A column of Chindit troops crosses a river in Burma in 1943.
(Imperial War Museums, Public Domain)
Wingate’s orders could be broadly summarized in three points. He was to:
Draw off and break up Japanese forces fighting in the Ledo Sector where Gen. Joe Stilwell was trying to create a road for U.S. resupply,
Prepare the battlefield for the Chinese forces advancing from the east, and
Absolutely destroy every Japanese target that presented itself.
Operation Thursday took place in the middle of Japan’s supply and logistics operations in Burma. Wingate said his force “had been inserted into the enemies’ guts.”
Unlike the 1943 operation, the second expedition relied on some static defenses and bases.

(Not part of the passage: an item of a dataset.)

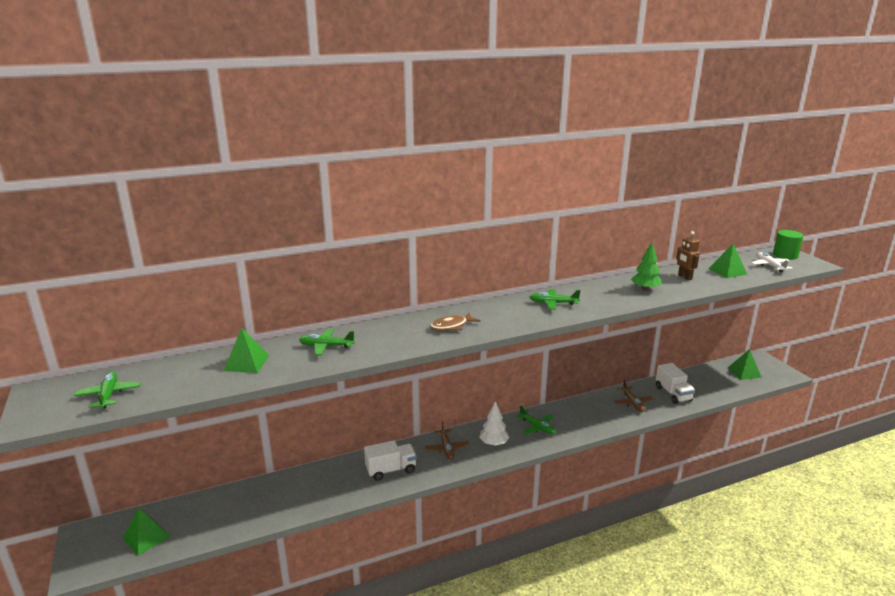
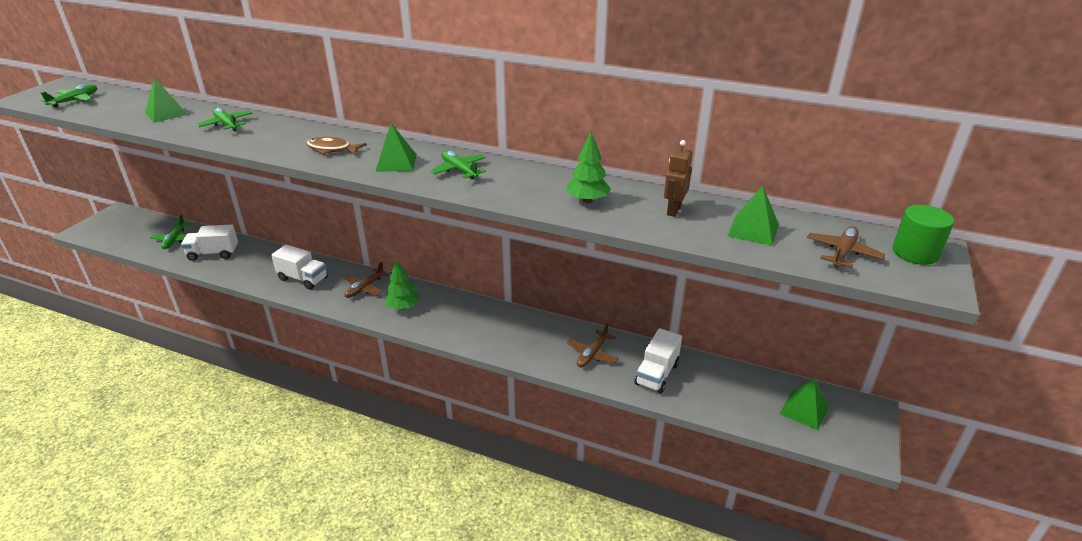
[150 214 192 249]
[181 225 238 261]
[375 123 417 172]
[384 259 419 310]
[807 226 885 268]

“White City” was constructed on a Japanese railway to control operations there, while a landing site named “Broadway,” one of the three original dropzones, was built into a large and powerful airbase. Other installations included “Aberdeen” and “Blackpool.” Except for the White City and Blackpool, both built on the railroad, Chindit installations were built into the jungle where they were less likely to stumble into Japanese forces.
Chindits prepare a roadblock as a precaution against Japanese attacks.
(Imperial War Museums)
The men were deployed in columns of about 400 men at a time, fighting when they encountered an appropriate enemy force but melting into the jungle and re-forming when faced with a larger Japanese element.
Occasionally, an especially tough target needed to be brought down, and the columns would re-form into battalions or brigades.
The mission achieved its main objectives by the end of March, supporting the efforts of their allies across Burma, but the force stayed in position and continued to hamper Japanese elements.
British Maj. Gen. Orde Wingate died in a plane crash in 1944, causing his force to later fall under direct command of American Gen. Joseph Stilwell who was unpopular for sending the guerrilla force on conventional infantry missions without proper support.
(Imperial War Museums, Public Domain)
On March 24, the mission suffered a major setback when Wingate died in a plane crash. His successor, Brig. Gen. Joseph Lentaigne maintained the Chindits’ mission until ordered in May 1944 to fall in under Stilwell. Stilwell deployed the force like a typical infantry unit for a number of attacks, but failed to provide it with sufficient artillery and air support in some cases.
Stilwell later ordered the 77th to take Myitkyina despite being at only 10 percent strength. The commander turned off his radios and marched out instead.
Chindits prepare tea during a halt in Burma.
(Imperial War Museums)
Eventually, the Japanese forces in Burma began to find and conduct serious assaults on Chindit strongholds, especially White City and Blackpool on the rail networks. White City held out for its entire existence, suffering some penetrations past the wire, but always repelling the enemy force eventually.
Blackpool was not so lucky. Close to Japanese lines, it was eventually isolated thanks to Japanese anti-aircraft guns that prevented aerial resupply. The men were finally forced to fight their way out — 2,000 starving and sick men cutting past the jungle and the Japanese.
The rest of the Chindits, meanwhile, were suffering from the intense fighting, jungle heat and humidity, and disease. By late July, Lentaigne made the decision that the 111th Brigade was no longer fit to fight and withdrew them on his own authority. The rest of the Chindits followed over the next month and the last emerged from the jungle in late August 1944.